20210123
From "Connected (with Abe + Isaac) — Volume 23"
Last updated
From "Connected (with Abe + Isaac) — Volume 23"
Last updated
For me, design is this:
Working to honestly understand your own purpose
Exploring how that purpose would express itself in the current context
Bravely accepting the best, truest, strongest expression that you find
And then, acting
This applies everywhere. Everywhere that you have the opportunity to make a choice—and you have that opportunity everywhere. Your work. Your hobby. Your friendships. Your family. Your cooking, your workouts, your mindset. It’s all design.
And it is brave because a clear-sighted view, on the best expression of purpose in a situation, is going to constantly yield surprising results. Whether you require bravery for surprising yourself, or for surprising other people, you are going to find surprises.
Now, design is important because it determines what the future will have to work with. The future will demand its own set of choices, and in the now you get to establish what the options then are going to be. A brave design decision now means that tomorrow you’ll get to carry the momentum of that decision, if you choose to, and it’ll be a little bit easier tomorrow because you’ve already begun.
I chose this way of thinking, a long time ago. I chose to design my decision-making—literally, to design the way I design. And today, I have a mindset that is tuned to weigh every decision, using that process I outlined above.
I’ve done enough hard things, enough brave things that I’m no longer afraid of where this leads. I resist the surprises less and less, because I know that those four steps, repeated over and over and over again, by definition lead to something that is perfect for me. And in the long term, it’s the only way to live. It can be uncomfortable, in a moment (or in a week, or in a year), but once you’ve acted on a thing you know, the transition happens once. And then you’re there, in the place that you’ve designed for yourself. Even if it’s a small change, even if it’s next door to where you started. The changes add up. They add up, and you cannot know exactly what they will add up to, but you can know for sure that they will add up to something that’s yours.
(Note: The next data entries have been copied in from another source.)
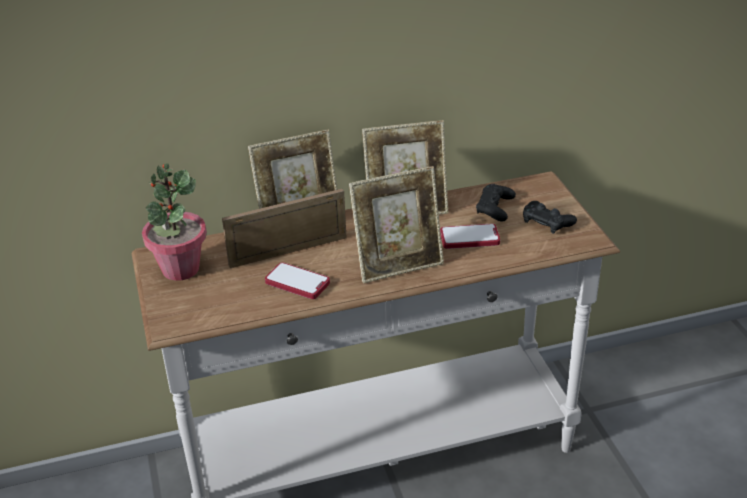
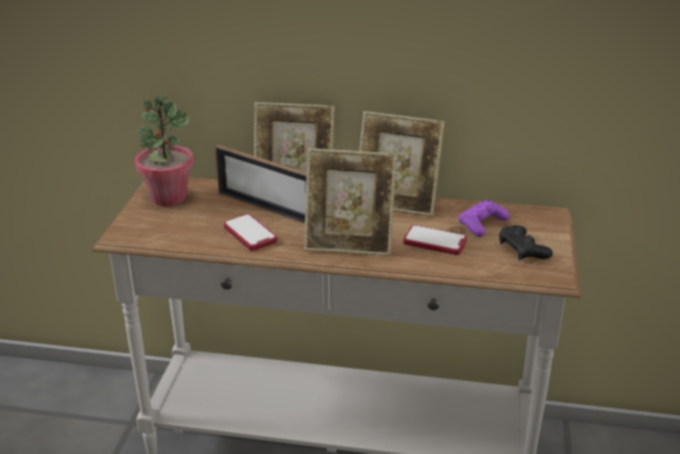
camera: 25 degrees right, 5 degrees down
picture frame [222,189,347,268] -> picture frame turned 150 degrees counterclockwise [215,145,307,224]
black game controller [476,184,516,221] -> purple game controller [459,200,510,237]

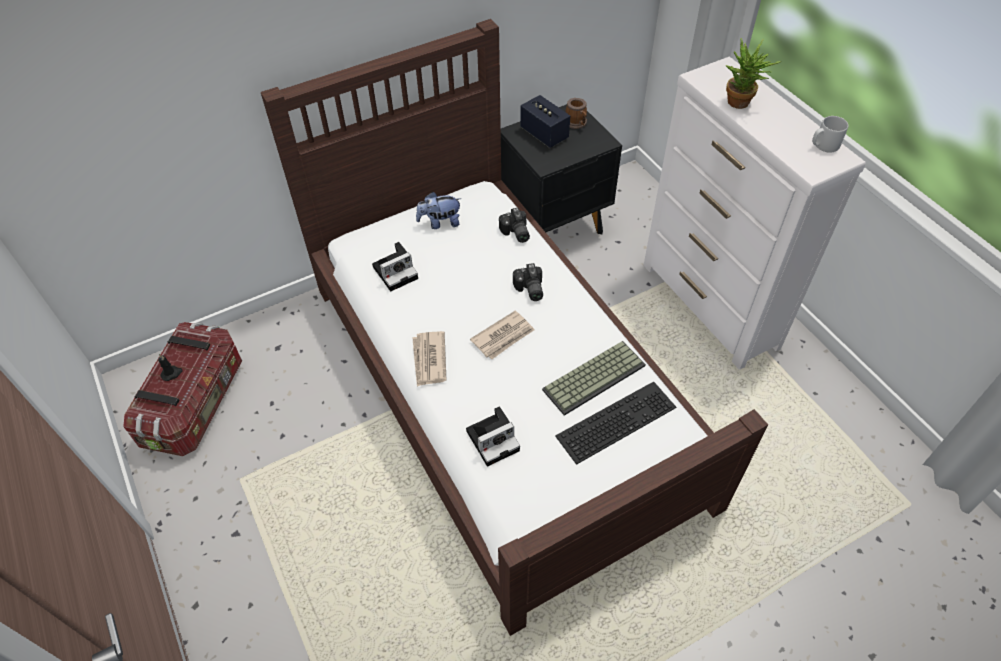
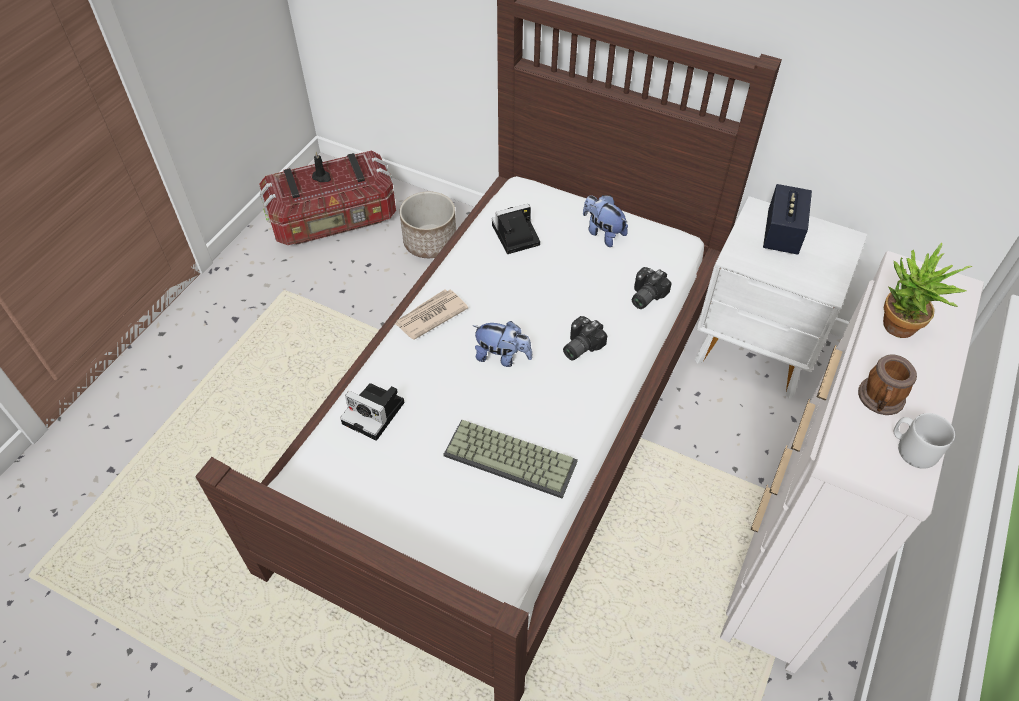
camera: 55 degrees right, 0 degrees up
camera [372,242,418,291] -> camera turned 135 degrees clockwise [492,204,540,254]
newspaper [470,311,535,359] -> plush toy [472,321,532,367]
black nightstand [501,104,622,234] -> white nightstand [695,196,867,399]
keyboard [555,382,676,465] -> none
mug [566,98,587,129] -> mug moved to [858,355,917,415]
none -> planter [399,191,456,258]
Deeply, honestly, comfortably-once-you-get-there yours.
If this feels new to you, try it. In the small moments, first. Figure out how it feels. Even if it’s just putting the dishes away. Begin with step one: bring fresh eyes to the situation, and figure out what the purpose is. Is your purpose to get things put away quickly? Is it to set yourself up for easy cooking, or easy setting-the-table? Is the purpose something less concrete? Is putting the dishes away less about where they go, and more about taking meditative space for yourself for a few minutes? Think about it, feel about it. Figure out what your purpose is. Then, explore how that purpose applies. Try things. Experiment. Iterate. This is exploration, without a specific result in mind—it’s all about seeing how the purpose lands most powerfully. And it may not require bravery to accept the results, since we’re talking about dishes here, but it might—maybe you have a partner who you know is gonna hate you changing this routine, or maybe you have it in your head that changing routine is hard. But if it is easy, great! Enjoy this gentler introduction to the process. :) Act on what you’ve learned, and repeat. Every day, at first, working your way until you are applying this in every single choice.
This is a muscle. You’re going to feel sore in the morning. But when you begin to learn, when you develop some muscle tone and strength and some familiarity with the moves, it will get easier. And the results will get better, and better, and better.
I’m ten years in, doing this with my business. I’m closer to fifteen years in, doing this with my life. And I love this ride, y’all, more than anything. I have so much trust, such absolute trust in this process; I have knowledge that it all leads to good.
If you feel any of that, give this a spin. Test it for yourself. Build your own relationship with your own process. It is a ride, but it is yours, completely, and you get to begin where you are. You can only begin where you are. The only risk is that tomorrow will be different. :)
<3
The month is turning over, and so are you. How are you unfolding?